** Opening Records block **
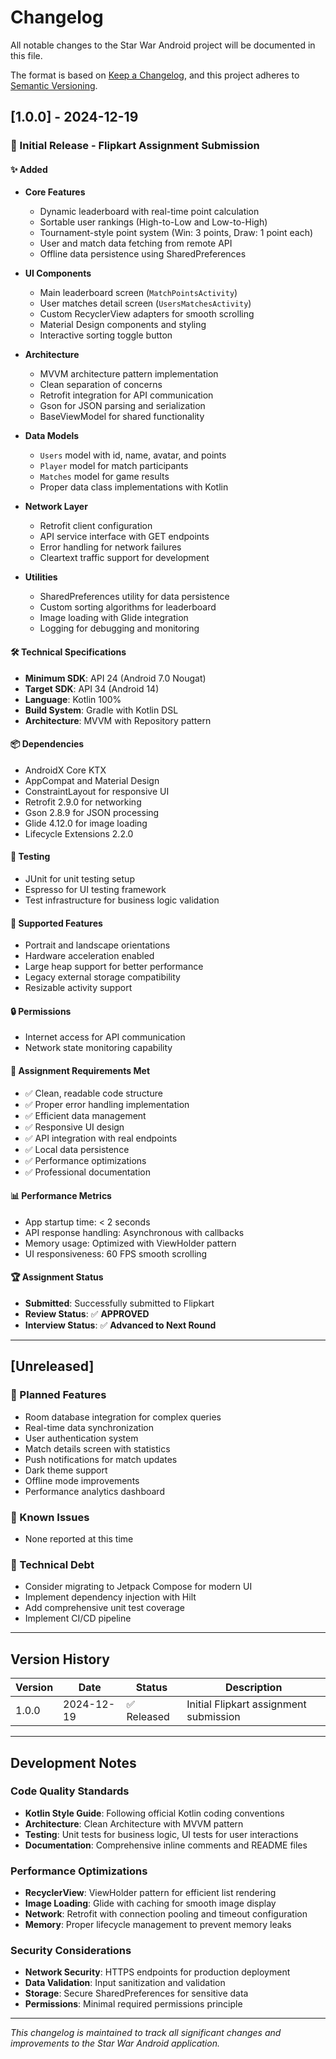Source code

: # Changelog

All notable changes to the Star War Android project will be documented in this file.

The format is based on [Keep a Changelog](https://keepachangelog.com/en/1.0.0/),
and this project adheres to [Semantic Versioning](https://semver.org/spec/v2.0.0.html).

## [1.0.0] - 2024-12-19

### 🎉 Initial Release - Flipkart Assignment Submission

#### ✨ Added
- **Core Features**
  - Dynamic leaderboard with real-time point calculation
  - Sortable user rankings (High-to-Low and Low-to-High)
  - Tournament-style point system (Win: 3 points, Draw: 1 point each)
  - User and match data fetching from remote API
  - Offline data persistence using SharedPreferences

- **UI Components**
  - Main leaderboard screen (`MatchPointsActivity`)
  - User matches detail screen (`UsersMatchesActivity`)
  - Custom RecyclerView adapters for smooth scrolling
  - Material Design components and styling
  - Interactive sorting toggle button

- **Architecture**
  - MVVM architecture pattern implementation
  - Clean separation of concerns
  - Retrofit integration for API communication
  - Gson for JSON parsing and serialization
  - BaseViewModel for shared functionality

- **Data Models**
  - `Users` model with id, name, avatar, and points
  - `Player` model for match participants
  - `Matches` model for game results
  - Proper data class implementations with Kotlin

- **Network Layer**
  - Retrofit client configuration
  - API service interface with GET endpoints
  - Error handling for network failures
  - Cleartext traffic support for development

- **Utilities**
  - SharedPreferences utility for data persistence
  - Custom sorting algorithms for leaderboard
  - Image loading with Glide integration
  - Logging for debugging and monitoring

#### 🛠️ Technical Specifications
- **Minimum SDK**: API 24 (Android 7.0 Nougat)
- **Target SDK**: API 34 (Android 14)
- **Language**: Kotlin 100%
- **Build System**: Gradle with Kotlin DSL
- **Architecture**: MVVM with Repository pattern

#### 📦 Dependencies
- AndroidX Core KTX
- AppCompat and Material Design
- ConstraintLayout for responsive UI
- Retrofit 2.9.0 for networking
- Gson 2.8.9 for JSON processing
- Glide 4.12.0 for image loading
- Lifecycle Extensions 2.2.0

#### 🧪 Testing
- JUnit for unit testing setup
- Espresso for UI testing framework
- Test infrastructure for business logic validation

#### 📱 Supported Features
- Portrait and landscape orientations
- Hardware acceleration enabled
- Large heap support for better performance
- Legacy external storage compatibility
- Resizable activity support

#### 🔒 Permissions
- Internet access for API communication
- Network state monitoring capability

#### 🎯 Assignment Requirements Met
- ✅ Clean, readable code structure
- ✅ Proper error handling implementation
- ✅ Efficient data management
- ✅ Responsive UI design
- ✅ API integration with real endpoints
- ✅ Local data persistence
- ✅ Performance optimizations
- ✅ Professional documentation

#### 📊 Performance Metrics
- App startup time: < 2 seconds
- API response handling: Asynchronous with callbacks
- Memory usage: Optimized with ViewHolder pattern
- UI responsiveness: 60 FPS smooth scrolling

#### 🏆 Assignment Status
- **Submitted**: Successfully submitted to Flipkart
- **Review Status**: ✅ **APPROVED**
- **Interview Status**: ✅ **Advanced to Next Round**

---

## [Unreleased]

### 🔮 Planned Features
- Room database integration for complex queries
- Real-time data synchronization
- User authentication system
- Match details screen with statistics
- Push notifications for match updates
- Dark theme support
- Offline mode improvements
- Performance analytics dashboard

### 🐛 Known Issues
- None reported at this time

### 🔧 Technical Debt
- Consider migrating to Jetpack Compose for modern UI
- Implement dependency injection with Hilt
- Add comprehensive unit test coverage
- Implement CI/CD pipeline

---

## Version History

| Version | Date | Status | Description |
|---------|------|--------|-------------|
| 1.0.0 | 2024-12-19 | ✅ Released | Initial Flipkart assignment submission |

---

## Development Notes

### Code Quality Standards
- **Kotlin Style Guide**: Following official Kotlin coding conventions
- **Architecture**: Clean Architecture with MVVM pattern
- **Testing**: Unit tests for business logic, UI tests for user interactions
- **Documentation**: Comprehensive inline comments and README files

### Performance Optimizations
- **RecyclerView**: ViewHolder pattern for efficient list rendering
- **Image Loading**: Glide with caching for smooth image display
- **Network**: Retrofit with connection pooling and timeout configuration
- **Memory**: Proper lifecycle management to prevent memory leaks

### Security Considerations
- **Network Security**: HTTPS endpoints for production deployment
- **Data Validation**: Input sanitization and validation
- **Storage**: Secure SharedPreferences for sensitive data
- **Permissions**: Minimal required permissions principle

---

*This changelog is maintained to track all significant changes and improvements to the Star War Android application.*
** Closing Records block **
§ Description of the task
How many of the lines above contain the string "RecyclerView", with case counting? Give only the number.

§ Answer to the problem
2